Which Beatles songs went to number one without a chorus?

The typical recipe for success is a song that goes something like this: verse, chorus, verse, chorus, bridge and one big finale chorus once more. However, The Beatles’ talent went so far beyond any tried and tested structure that they could hit number one without it.

In particular, that golden recipe typically requires a chorus that is endlessly catchy. The history of number ones is mostly a history of earworms – of songs that you hear once and then find caught in your head for days on end, all thanks to the power of a chorus. 

The Beatles wrote some amazing ones, don’t get me wrong. In fact, a good chorus was really what they did best, especially at the start of their career. Their earlier records, which followed that structure a lot more strictly, were packed with exactly the kind of songs that first proved that structure’s power. They’re the foundation for rock and roll success, as a chorus line like “she loves you, yeah, yeah, yeah”, or “It’s been a hard day’s night, / And I’ve been working like a dog” are undeniable – they’re foolproof and feel like they were always bound to be hits. 

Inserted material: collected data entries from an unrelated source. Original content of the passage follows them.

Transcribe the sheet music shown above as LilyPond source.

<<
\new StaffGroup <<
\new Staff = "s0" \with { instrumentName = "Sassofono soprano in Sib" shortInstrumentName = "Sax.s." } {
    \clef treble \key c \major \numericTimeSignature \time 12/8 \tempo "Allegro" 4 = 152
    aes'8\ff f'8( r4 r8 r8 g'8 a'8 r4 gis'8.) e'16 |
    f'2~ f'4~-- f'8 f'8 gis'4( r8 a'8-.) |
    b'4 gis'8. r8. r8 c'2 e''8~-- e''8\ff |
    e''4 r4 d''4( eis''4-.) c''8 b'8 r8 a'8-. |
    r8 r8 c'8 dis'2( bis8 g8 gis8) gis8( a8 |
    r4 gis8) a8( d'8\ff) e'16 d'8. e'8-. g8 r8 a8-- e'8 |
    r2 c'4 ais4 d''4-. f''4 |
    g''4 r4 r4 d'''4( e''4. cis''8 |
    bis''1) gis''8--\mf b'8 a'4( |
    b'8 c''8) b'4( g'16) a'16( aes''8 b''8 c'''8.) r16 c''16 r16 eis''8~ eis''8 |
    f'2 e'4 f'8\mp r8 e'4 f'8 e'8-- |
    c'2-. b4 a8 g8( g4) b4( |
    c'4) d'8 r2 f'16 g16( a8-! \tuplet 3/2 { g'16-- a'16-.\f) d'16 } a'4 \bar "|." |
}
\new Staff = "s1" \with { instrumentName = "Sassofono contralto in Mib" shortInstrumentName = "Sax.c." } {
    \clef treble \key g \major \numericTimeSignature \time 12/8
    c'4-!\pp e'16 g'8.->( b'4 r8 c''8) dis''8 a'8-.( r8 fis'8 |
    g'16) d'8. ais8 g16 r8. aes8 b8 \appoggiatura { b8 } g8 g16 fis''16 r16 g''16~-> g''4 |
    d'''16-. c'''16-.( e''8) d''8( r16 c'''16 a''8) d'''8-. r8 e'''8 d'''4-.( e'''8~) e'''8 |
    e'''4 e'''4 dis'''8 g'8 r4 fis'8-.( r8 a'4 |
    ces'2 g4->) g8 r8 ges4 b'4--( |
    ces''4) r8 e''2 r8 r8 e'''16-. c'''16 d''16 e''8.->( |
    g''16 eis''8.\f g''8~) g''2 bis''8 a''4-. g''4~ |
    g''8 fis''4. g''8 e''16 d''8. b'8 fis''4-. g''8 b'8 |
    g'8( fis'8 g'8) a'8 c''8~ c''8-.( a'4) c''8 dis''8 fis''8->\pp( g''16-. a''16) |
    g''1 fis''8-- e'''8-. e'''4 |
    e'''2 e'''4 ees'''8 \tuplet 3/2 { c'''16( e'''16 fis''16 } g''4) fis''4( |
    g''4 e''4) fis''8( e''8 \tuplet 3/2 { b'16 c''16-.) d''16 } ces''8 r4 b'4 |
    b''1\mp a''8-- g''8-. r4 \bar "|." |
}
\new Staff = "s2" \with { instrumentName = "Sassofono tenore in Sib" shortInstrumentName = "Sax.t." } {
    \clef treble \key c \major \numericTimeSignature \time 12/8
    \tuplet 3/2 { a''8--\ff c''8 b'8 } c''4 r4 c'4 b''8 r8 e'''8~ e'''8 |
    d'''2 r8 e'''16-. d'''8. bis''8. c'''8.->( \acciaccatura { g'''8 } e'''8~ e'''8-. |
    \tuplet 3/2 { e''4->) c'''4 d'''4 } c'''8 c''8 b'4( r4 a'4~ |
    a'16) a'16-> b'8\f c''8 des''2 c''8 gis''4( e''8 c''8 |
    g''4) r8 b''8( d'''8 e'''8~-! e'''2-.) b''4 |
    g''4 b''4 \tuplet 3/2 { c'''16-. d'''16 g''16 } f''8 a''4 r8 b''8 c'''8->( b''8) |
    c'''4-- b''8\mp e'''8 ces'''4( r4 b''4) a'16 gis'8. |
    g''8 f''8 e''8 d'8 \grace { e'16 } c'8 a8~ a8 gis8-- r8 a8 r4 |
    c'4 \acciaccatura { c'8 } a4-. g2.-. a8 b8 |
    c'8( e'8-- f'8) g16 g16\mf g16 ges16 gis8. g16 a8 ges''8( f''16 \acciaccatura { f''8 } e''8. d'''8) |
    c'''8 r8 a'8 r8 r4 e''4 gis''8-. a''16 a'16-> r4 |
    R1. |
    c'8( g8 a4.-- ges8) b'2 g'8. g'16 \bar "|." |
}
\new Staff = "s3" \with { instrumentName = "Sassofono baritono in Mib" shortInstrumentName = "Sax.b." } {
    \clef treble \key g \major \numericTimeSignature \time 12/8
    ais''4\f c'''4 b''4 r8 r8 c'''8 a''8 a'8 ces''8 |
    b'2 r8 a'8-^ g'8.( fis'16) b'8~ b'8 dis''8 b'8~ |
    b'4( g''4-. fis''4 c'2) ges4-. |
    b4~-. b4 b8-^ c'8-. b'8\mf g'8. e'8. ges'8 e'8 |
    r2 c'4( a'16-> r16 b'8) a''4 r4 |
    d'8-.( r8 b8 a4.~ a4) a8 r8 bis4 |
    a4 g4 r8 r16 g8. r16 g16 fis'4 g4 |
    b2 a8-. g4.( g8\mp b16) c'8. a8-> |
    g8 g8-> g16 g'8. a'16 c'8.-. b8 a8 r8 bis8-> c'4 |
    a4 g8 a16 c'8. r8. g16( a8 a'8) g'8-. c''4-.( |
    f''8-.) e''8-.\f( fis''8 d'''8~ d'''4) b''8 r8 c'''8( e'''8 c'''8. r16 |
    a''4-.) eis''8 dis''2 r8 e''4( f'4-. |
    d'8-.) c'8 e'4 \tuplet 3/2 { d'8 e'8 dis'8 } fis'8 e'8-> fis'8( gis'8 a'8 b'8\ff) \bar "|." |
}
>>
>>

They’re primed and ready for mass crowds to sing along to, and as Paul McCartney still tours so many of the band’s songs around the world, those big choruses are still sung and passed down generation to generation. 

However, the power of the band was in their innovation. Especially as the years went on, there’s an almost direct correlation between the length of time they’d been a band and the looseness of their song structures. As things for trippier, weirder and less dependent on pleasing crowds in live performances, they freed themselves up to abandon any rigid idea of what a song should be. 

On many occasions, they abandoned the one thing that any record label or music expert would surely see as the ultimate must-have for a hit – a chorus.

There are plenty of songs in their discography without one – ‘A Day In The Life’, the entirety of the Abbey Road medley basically has no chorus, all of their weirder tracks like ‘Revolution 9’ obviously don’t.

In some cases, it’s hard to pin down what a chorus is or isn’t. A lot of their songs have a central line that seems to act as a chorus, returning to the same idea or theme at the end of each verse in place of a solid, block section. Take for example ‘In My Life’, there’s no chorus, but the return to the slightly altering phrase “in my life, I love you more”, basically acts as one.

It makes the question a little blurry, but the fact is clear – The Beatles needed no formula to top the charts. 

Which Beatles songs went to number one without a chorus?

The problem here is the matter of what qualifies as a chorus and what doesn’t.

‘Paperback Writer’, the band’s 1966 number one, has no explicit written chorus, but the refrain of the titular lyric stands in for one. It’s a similar story for ‘Eleanor Rigby’ where the echoing calls of “All the lonely people, Where do they all come from?” don’t feel like a traditional chorus in the way the band used to write them, but in the August 1966 number one, it definitely acts as one. 

The only clear number one The Beatles ever got without a clear chorus is ‘Hey Jude’, coming in March 1968. It’s easy to forget that the track doesn’t have a central, grounding chorus because that finale of the “na na nas” basically serves the same purpose, giving the crowd a big sing-along moment.

But as for the song itself, before that, there is no chorus beyond the phrase “hey Jude” that comes at the start of every verse. Providing enough repetition to hook listeners in and still have that earworm effect, it’s a perfect example of Paul McCartney understanding how to get the job done, without doing it in the typical old way.